Quand la mondialisation éternue, c’est la machine économique allemande qui s’enrhume. Nombre d’experts sont en effet catégoriques : l’année 2009 risque d’être terrible pour l’Allemagne qui devrait perdre son titre de champion du monde des exportateurs au profit de la Chine. En 2008, les exportateurs germaniques avaient pourtant vendu à l’extérieur de leurs frontières pour plus de 1000 milliards d’euros de biens soit l’équivalent de 40% du PIB. C’est ce montant colossal qui devrait baisser de 10% cette année en raison notamment du tassement de la demande en provenance des pays émergents.

 

Panne du « made in Germany »
 


C’est un fait bien connu. De tous les pays de l’Union européenne, zone euro comprise, l’Allemagne est celui qui a le mieux profité de la mondialisation. Ses équipements lourds, ses machines, ses systèmes industriels, ont accompagné le formidable essor des fameux BRIC (Brésil, Russie, Inde et Chine) sans oublier celui des tigres asiatiques. De fait, toutes les économies émergentes ont fait appel, à un moment ou un autre, au fameux « made in Germany » quel que soit le prix et, surtout, quelle que soit la concurrence, fût-elle américaine, suédoise ou même française.

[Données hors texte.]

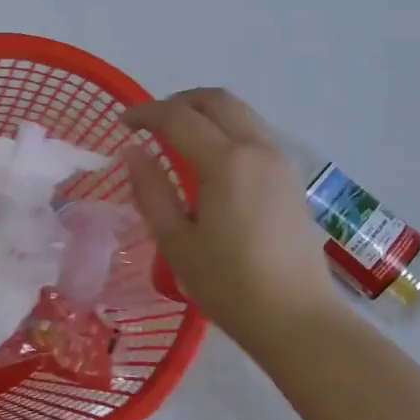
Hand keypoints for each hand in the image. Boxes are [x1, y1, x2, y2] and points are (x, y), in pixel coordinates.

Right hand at [122, 88, 344, 346]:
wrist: (298, 319)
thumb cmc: (230, 286)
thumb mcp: (177, 243)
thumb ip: (152, 191)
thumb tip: (133, 152)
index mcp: (226, 162)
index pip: (179, 117)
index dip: (146, 113)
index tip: (122, 123)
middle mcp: (257, 149)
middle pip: (217, 100)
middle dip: (179, 101)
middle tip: (152, 122)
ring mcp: (280, 161)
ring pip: (241, 113)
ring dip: (206, 112)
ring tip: (179, 137)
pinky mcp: (292, 178)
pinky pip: (256, 134)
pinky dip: (228, 129)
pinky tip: (212, 161)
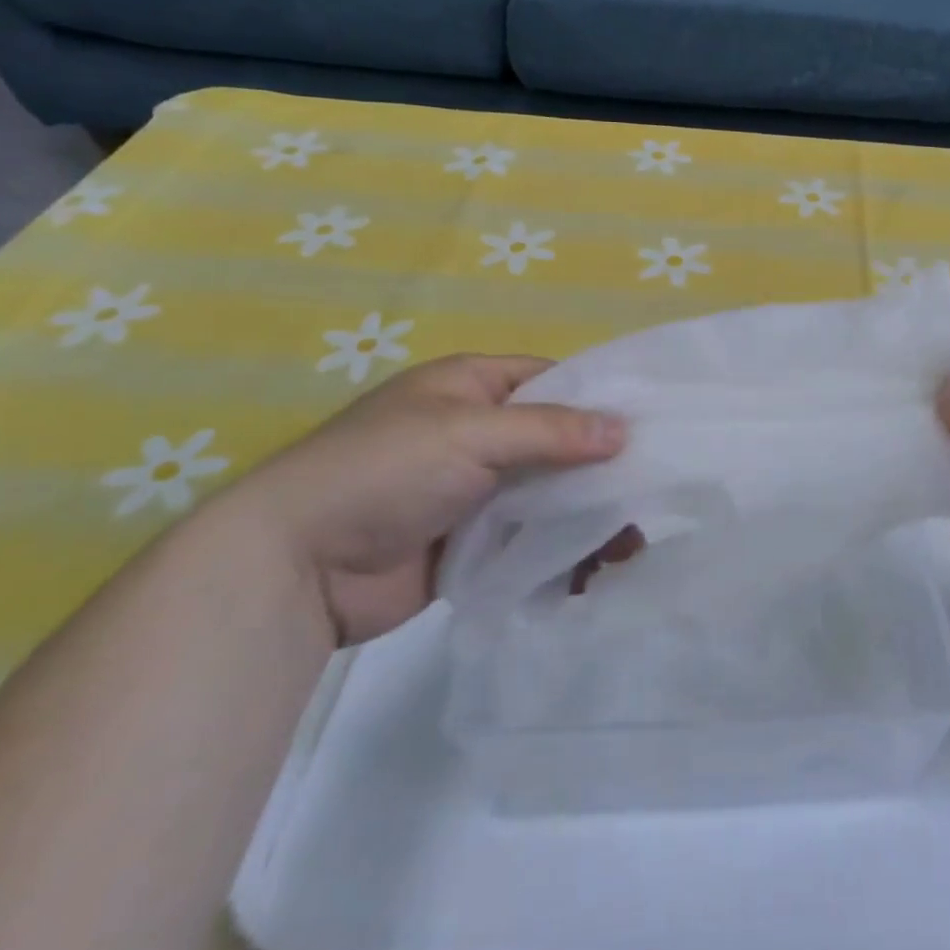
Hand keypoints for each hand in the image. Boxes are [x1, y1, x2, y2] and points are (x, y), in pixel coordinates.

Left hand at [208, 355, 627, 644]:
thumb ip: (549, 431)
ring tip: (632, 544)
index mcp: (471, 386)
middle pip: (556, 440)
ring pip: (547, 492)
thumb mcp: (469, 434)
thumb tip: (623, 431)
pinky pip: (528, 537)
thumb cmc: (384, 471)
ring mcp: (473, 489)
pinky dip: (560, 549)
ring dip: (586, 513)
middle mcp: (476, 432)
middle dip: (601, 466)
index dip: (598, 399)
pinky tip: (596, 569)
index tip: (650, 425)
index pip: (552, 380)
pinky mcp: (470, 542)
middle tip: (653, 492)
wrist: (296, 566)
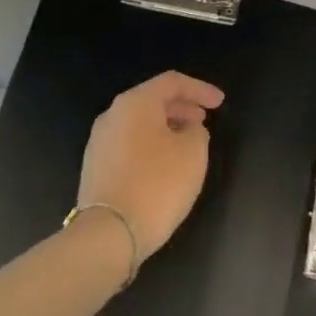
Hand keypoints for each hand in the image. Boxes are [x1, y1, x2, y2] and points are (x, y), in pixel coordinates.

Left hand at [78, 71, 222, 258]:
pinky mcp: (96, 167)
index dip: (200, 89)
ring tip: (187, 144)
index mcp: (135, 103)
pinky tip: (164, 165)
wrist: (108, 233)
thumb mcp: (193, 152)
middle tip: (203, 121)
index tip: (219, 103)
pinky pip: (129, 144)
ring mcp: (100, 142)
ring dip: (165, 128)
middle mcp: (112, 115)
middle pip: (152, 100)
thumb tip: (188, 131)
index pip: (172, 82)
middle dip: (181, 108)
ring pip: (139, 123)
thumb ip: (197, 132)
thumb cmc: (157, 184)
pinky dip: (150, 146)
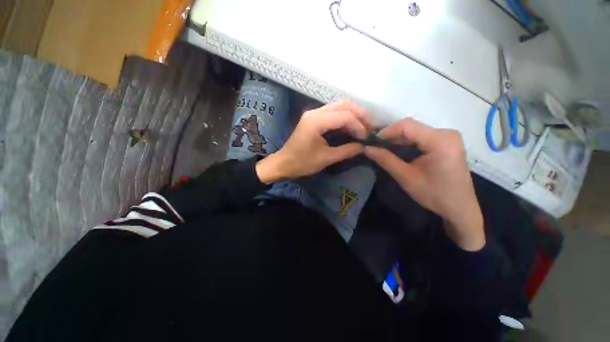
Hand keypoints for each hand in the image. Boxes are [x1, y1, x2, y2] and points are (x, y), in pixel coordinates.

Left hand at [256, 101, 372, 181]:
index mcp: (316, 121)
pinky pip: (333, 112)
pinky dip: (345, 118)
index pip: (344, 116)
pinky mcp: (313, 118)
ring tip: (364, 126)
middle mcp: (315, 112)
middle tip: (370, 127)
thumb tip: (364, 146)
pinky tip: (351, 126)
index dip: (359, 126)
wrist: (284, 163)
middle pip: (343, 104)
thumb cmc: (302, 163)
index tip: (366, 138)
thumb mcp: (326, 158)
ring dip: (353, 114)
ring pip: (339, 106)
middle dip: (359, 114)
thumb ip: (347, 150)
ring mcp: (313, 113)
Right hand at [365, 119, 484, 250]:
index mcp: (440, 141)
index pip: (407, 125)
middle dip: (391, 136)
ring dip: (397, 139)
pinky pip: (421, 136)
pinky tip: (397, 150)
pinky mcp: (446, 142)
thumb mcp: (406, 177)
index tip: (372, 142)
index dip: (386, 131)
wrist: (460, 208)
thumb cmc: (434, 194)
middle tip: (375, 146)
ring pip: (415, 130)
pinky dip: (407, 142)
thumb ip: (385, 160)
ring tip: (383, 148)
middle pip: (411, 126)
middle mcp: (446, 133)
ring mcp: (447, 136)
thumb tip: (366, 148)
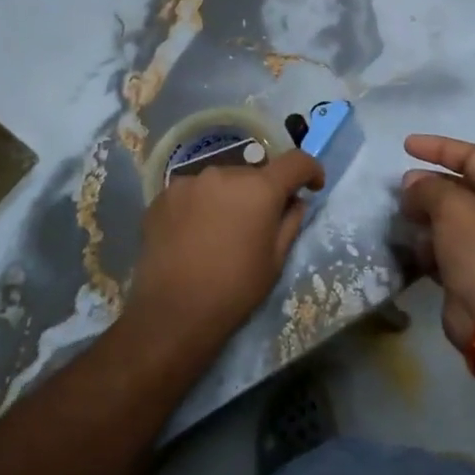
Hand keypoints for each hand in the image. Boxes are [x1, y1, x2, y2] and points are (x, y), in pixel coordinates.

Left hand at [127, 149, 325, 345]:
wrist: (172, 313)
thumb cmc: (234, 289)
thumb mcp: (275, 260)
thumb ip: (290, 221)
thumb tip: (294, 200)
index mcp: (259, 188)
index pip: (295, 161)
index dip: (310, 171)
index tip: (312, 187)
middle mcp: (224, 173)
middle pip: (254, 173)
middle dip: (261, 192)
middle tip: (258, 223)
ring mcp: (188, 181)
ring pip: (220, 182)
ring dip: (228, 197)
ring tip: (220, 231)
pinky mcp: (162, 195)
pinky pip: (192, 192)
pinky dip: (200, 206)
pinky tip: (193, 234)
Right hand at [399, 135, 474, 359]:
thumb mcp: (453, 207)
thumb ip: (428, 187)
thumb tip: (412, 185)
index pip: (472, 156)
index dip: (438, 147)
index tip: (405, 145)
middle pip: (459, 187)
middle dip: (428, 185)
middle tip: (401, 189)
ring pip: (447, 219)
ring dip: (424, 216)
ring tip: (403, 218)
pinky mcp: (469, 270)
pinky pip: (442, 247)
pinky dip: (427, 246)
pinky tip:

Bien avant la chute du mur de Berlin ou même, plus tôt encore, avant l’ouverture chinoise, les PME allemandes avaient toujours réussi à se placer sur les marchés difficiles d’accès ou en pleine mutation. L’envers du décor réside bien entendu dans le fait que l’insolente santé des exportations germaniques ne peut que s’étioler quand le monde entier entre en récession. Une récession dont on commence d’ailleurs à se demander si elle n’aura pas la forme d’un L, c’est-à-dire une stagnation du PIB avec, à la clé, une déflation. Déjà, les commandes de machines-outils allemandes ont chuté de 40% au dernier trimestre 2008 et près de 25.000 emplois sont menacés pour ce seul secteur hautement exportateur.

 

Des exportations aux dépens des voisins
 


Sans remettre en cause le dynamisme du commerce extérieur allemand, il faut néanmoins s’atteler à un examen plus fin de sa structuration. Le patronat germanique a su, dès 1992, s’adapter complètement au redémarrage de la mondialisation après la chute du rideau de fer. Il a su corriger sa vision du monde en adoptant un esprit système qui l’a conduit à répartir de manière fine ses délocalisations et à toujours chercher les sources d’approvisionnement les moins onéreuses.

En réalité, l’Allemagne n’était pas la championne du monde des exportations mais celle des réexportations. Nombre de ses biens d’équipements vendus à travers le monde avec le label « made in Germany » n’avaient en fait d’allemand que l’assemblage final, et encore ! C’est donc dans sa capacité à toujours faire évoluer la chaîne de valeur que « Deutschland AG » a pu ravir au Japon la place de numéro un mondial des exportateurs et résister aussi longtemps à la Chine.

Ce triptyque, délocalisation, assemblage, réexportations, a fait de nombreuses victimes à commencer par les voisins de l’Allemagne. Ces derniers ont vu leurs industries incapables de rivaliser avec leur concurrente germanique, dopée par sa réputation et ses délocalisations. De plus, une analyse des chiffres du commerce extérieur allemand sur vingt ans démontre que ses parts de marché dans les pays émergents n’ont guère augmenté en pourcentage. En réalité, si l’Allemagne a gardé sa place de numéro un mondial du commerce extérieur, c’est aussi parce qu’elle a profité de la mondialisation pour renforcer ses parts de marchés à l’intérieur même de l’Europe. C’est en s’attaquant aux positions commerciales de pays européens au sein même de l’Union européenne, que l’Allemagne a exporté plus. En somme, jusqu’à peu, ce pays a joué avec succès la mondialisation contre l’Europe. Et le ralentissement économique mondial risque de pousser les entreprises allemandes à chercher à élargir encore plus leurs débouchés en Europe ce qui n’ira pas sans mal, le contexte étant de plus en plus marqué par les tentations protectionnistes.